___ Given data

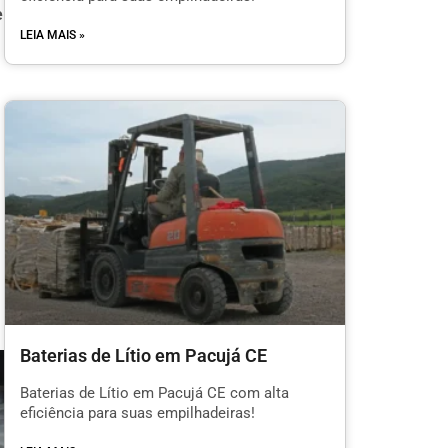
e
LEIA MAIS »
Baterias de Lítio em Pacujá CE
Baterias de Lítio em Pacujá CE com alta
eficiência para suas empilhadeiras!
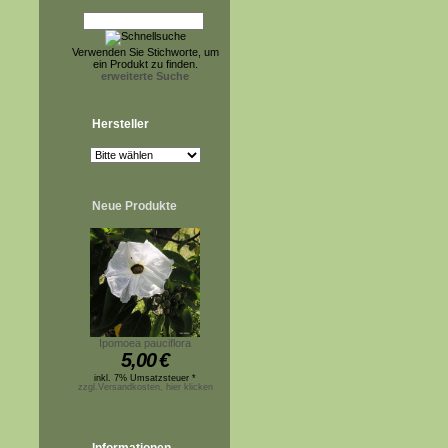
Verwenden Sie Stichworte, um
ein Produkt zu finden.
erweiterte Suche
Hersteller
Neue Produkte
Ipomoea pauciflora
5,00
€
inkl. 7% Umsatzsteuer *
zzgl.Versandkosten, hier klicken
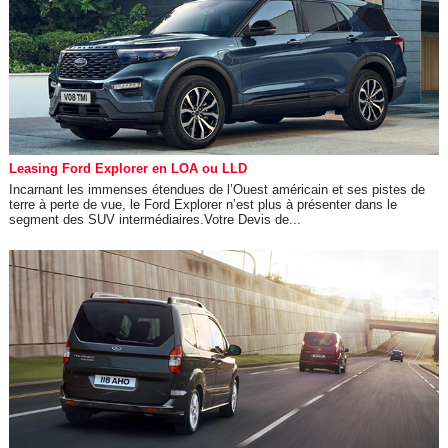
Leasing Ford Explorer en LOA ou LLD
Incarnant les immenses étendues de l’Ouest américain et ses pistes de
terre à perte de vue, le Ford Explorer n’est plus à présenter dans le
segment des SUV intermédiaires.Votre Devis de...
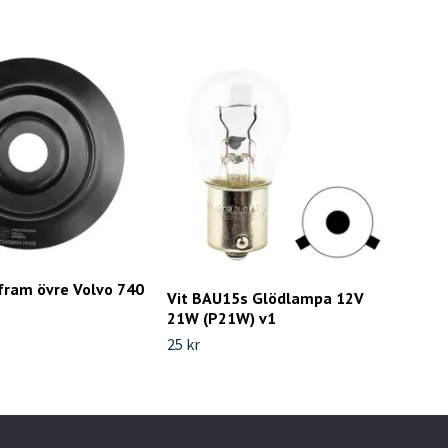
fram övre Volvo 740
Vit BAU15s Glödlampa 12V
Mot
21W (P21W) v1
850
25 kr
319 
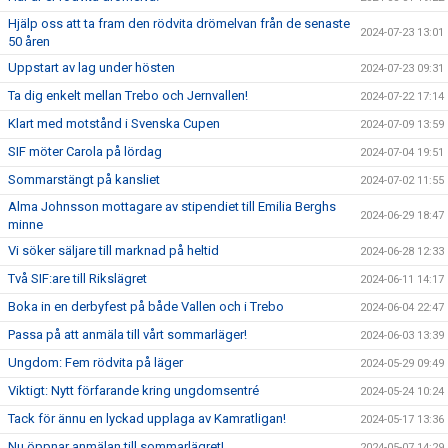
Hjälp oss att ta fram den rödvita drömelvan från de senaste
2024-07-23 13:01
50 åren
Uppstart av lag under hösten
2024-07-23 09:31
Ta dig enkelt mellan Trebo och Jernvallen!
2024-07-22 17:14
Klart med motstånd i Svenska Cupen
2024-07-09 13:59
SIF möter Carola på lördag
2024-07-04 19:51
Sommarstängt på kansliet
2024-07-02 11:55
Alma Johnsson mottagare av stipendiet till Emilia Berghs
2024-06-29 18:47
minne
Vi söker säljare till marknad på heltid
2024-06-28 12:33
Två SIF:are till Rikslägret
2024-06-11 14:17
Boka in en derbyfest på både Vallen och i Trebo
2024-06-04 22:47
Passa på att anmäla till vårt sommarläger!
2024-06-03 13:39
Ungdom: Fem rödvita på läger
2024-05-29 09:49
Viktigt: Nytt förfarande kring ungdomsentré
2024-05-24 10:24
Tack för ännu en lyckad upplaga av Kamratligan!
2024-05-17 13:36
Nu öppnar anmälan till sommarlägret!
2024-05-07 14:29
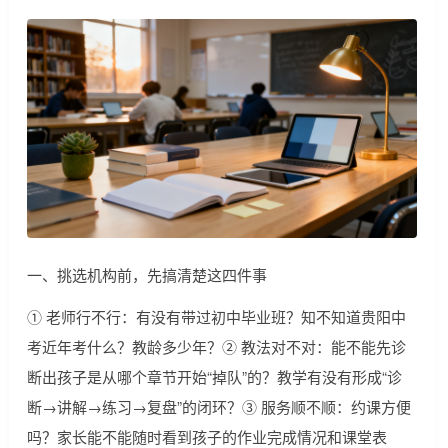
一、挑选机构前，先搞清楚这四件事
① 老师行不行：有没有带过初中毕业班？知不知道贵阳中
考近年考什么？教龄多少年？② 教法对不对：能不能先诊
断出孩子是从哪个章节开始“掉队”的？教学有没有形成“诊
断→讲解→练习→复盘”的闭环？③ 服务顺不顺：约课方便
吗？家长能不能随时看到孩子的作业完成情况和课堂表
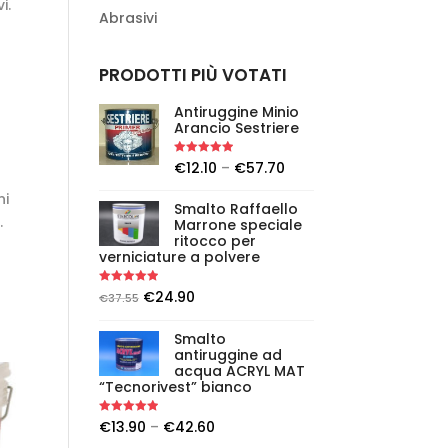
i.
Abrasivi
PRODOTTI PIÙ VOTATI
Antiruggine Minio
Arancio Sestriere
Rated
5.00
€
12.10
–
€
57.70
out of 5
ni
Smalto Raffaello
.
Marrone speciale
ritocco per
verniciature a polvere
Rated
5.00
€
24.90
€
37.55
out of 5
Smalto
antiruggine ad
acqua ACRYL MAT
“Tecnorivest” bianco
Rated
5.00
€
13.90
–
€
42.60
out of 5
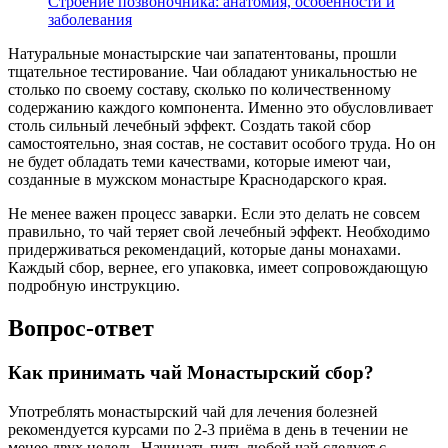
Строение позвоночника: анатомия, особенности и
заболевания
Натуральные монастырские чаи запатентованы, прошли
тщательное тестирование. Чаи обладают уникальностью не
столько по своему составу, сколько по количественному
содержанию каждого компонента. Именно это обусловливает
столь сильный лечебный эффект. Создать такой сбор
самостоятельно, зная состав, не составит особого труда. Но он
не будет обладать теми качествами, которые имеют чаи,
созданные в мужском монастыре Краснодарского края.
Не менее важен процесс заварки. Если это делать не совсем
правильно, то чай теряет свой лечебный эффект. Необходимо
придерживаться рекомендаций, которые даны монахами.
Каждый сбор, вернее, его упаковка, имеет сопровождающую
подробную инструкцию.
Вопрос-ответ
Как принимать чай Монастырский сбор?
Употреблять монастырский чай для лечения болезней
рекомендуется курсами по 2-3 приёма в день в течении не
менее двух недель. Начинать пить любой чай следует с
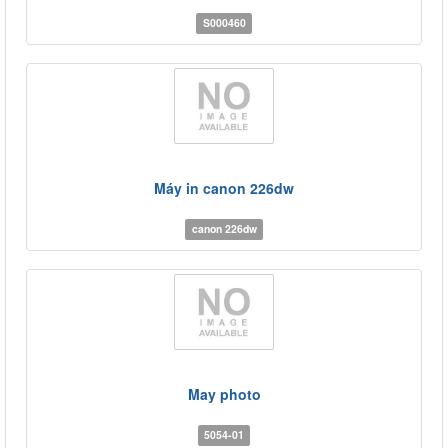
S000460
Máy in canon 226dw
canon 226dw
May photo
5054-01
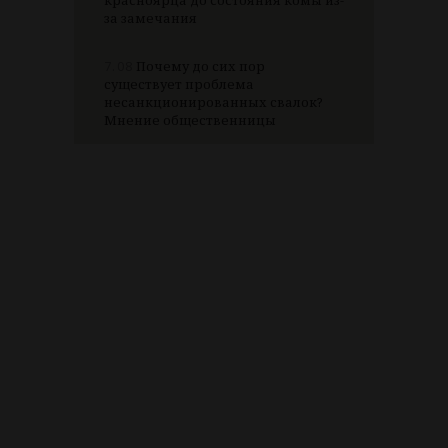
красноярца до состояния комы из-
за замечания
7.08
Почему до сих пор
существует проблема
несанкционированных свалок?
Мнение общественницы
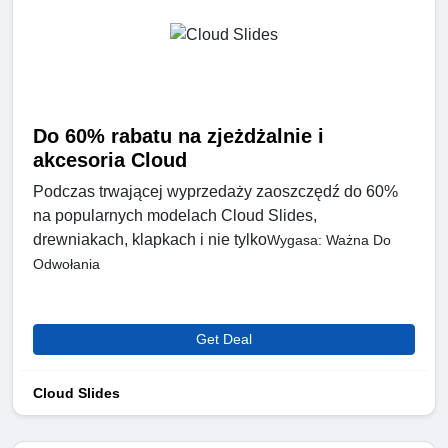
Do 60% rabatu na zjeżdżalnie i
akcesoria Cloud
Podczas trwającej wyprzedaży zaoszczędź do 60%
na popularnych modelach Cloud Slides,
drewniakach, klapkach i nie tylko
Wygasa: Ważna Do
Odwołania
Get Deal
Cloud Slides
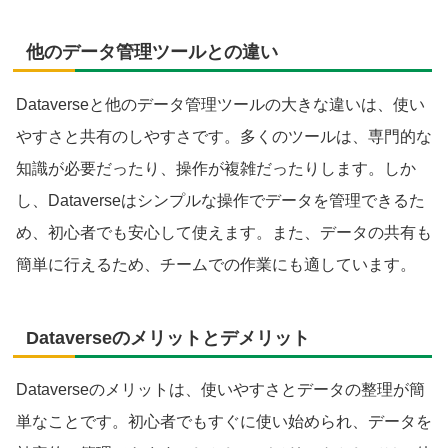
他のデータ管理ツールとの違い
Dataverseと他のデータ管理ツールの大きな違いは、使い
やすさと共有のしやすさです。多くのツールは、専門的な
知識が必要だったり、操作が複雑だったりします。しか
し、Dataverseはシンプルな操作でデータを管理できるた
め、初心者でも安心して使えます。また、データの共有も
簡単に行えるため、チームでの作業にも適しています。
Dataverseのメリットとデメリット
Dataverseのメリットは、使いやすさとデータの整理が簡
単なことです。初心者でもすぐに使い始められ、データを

______
___ Given data

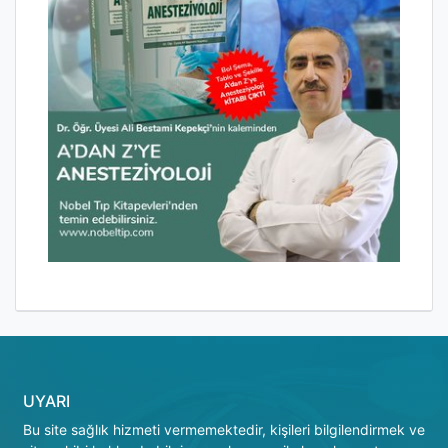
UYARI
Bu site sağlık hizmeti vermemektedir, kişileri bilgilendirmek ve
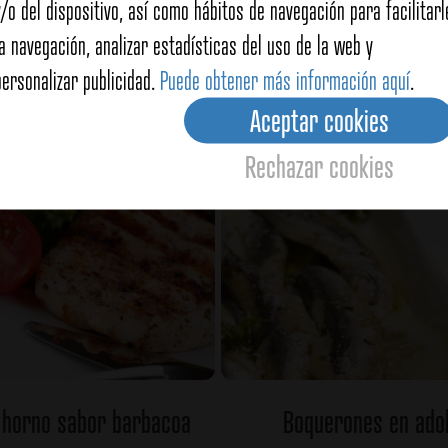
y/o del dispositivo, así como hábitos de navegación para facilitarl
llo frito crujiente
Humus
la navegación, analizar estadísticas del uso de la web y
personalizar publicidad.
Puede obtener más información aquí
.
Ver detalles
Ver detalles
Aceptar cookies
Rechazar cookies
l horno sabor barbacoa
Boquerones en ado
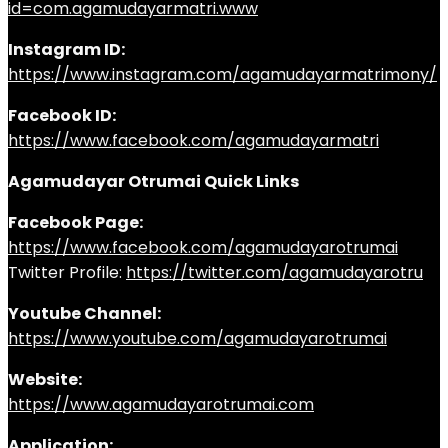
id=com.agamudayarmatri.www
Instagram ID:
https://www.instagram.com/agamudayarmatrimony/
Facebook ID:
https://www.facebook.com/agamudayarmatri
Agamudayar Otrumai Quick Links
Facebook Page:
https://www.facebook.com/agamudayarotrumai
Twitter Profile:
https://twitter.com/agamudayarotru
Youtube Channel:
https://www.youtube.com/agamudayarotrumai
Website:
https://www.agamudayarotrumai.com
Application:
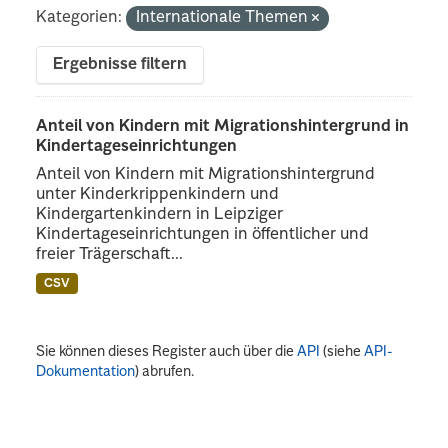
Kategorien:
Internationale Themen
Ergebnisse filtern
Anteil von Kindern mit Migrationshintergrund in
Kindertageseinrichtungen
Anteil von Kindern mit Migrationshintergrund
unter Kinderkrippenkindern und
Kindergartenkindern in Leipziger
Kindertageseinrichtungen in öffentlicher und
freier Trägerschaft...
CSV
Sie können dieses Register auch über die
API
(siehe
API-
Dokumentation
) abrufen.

______
___ Given data

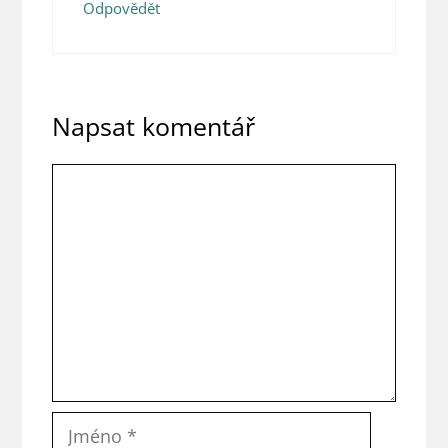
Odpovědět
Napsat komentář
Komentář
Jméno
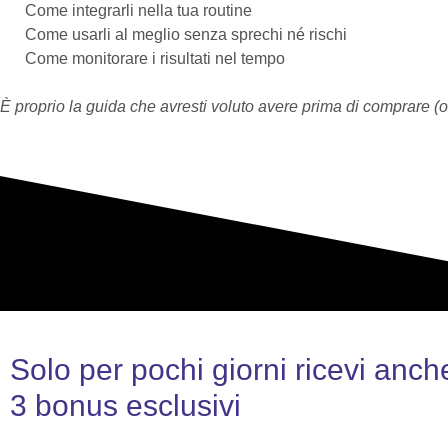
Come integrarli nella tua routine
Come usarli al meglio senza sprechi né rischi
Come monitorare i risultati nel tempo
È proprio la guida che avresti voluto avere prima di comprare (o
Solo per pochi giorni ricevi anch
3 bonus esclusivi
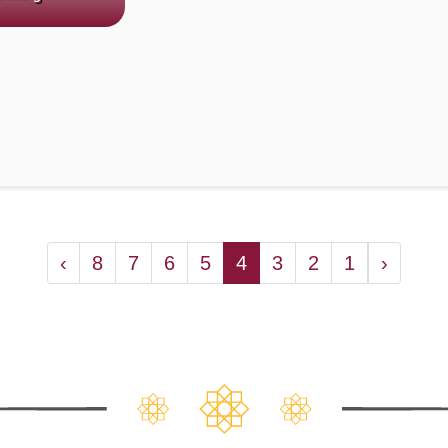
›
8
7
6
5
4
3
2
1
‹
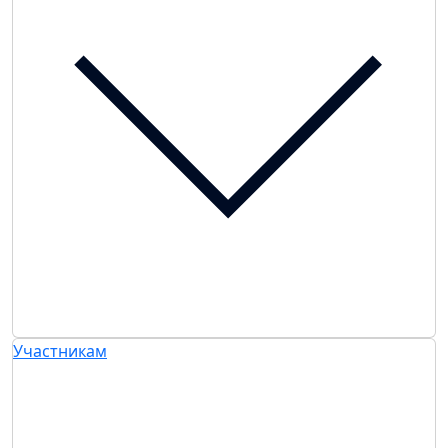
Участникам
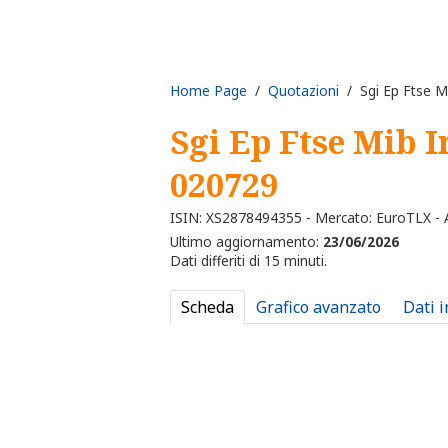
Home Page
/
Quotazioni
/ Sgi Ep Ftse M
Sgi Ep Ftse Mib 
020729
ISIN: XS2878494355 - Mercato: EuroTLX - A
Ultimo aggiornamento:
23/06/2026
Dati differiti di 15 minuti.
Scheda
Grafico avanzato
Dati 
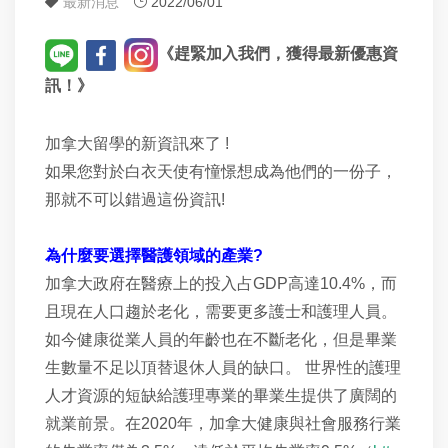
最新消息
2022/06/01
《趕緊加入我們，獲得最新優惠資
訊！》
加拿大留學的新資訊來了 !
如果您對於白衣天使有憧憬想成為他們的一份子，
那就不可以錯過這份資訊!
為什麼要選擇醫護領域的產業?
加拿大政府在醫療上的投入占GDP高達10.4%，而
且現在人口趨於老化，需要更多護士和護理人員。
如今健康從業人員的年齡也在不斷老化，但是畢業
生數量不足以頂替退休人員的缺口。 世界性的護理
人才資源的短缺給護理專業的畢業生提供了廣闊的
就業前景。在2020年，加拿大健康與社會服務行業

______

#### [Task requirements]
From the entries, report each line that includes the word "эффект".

#### [Task result]
столь сильный лечебный эффект. Создать такой сбор
правильно, то чай теряет свой лечебный эффект. Необходимо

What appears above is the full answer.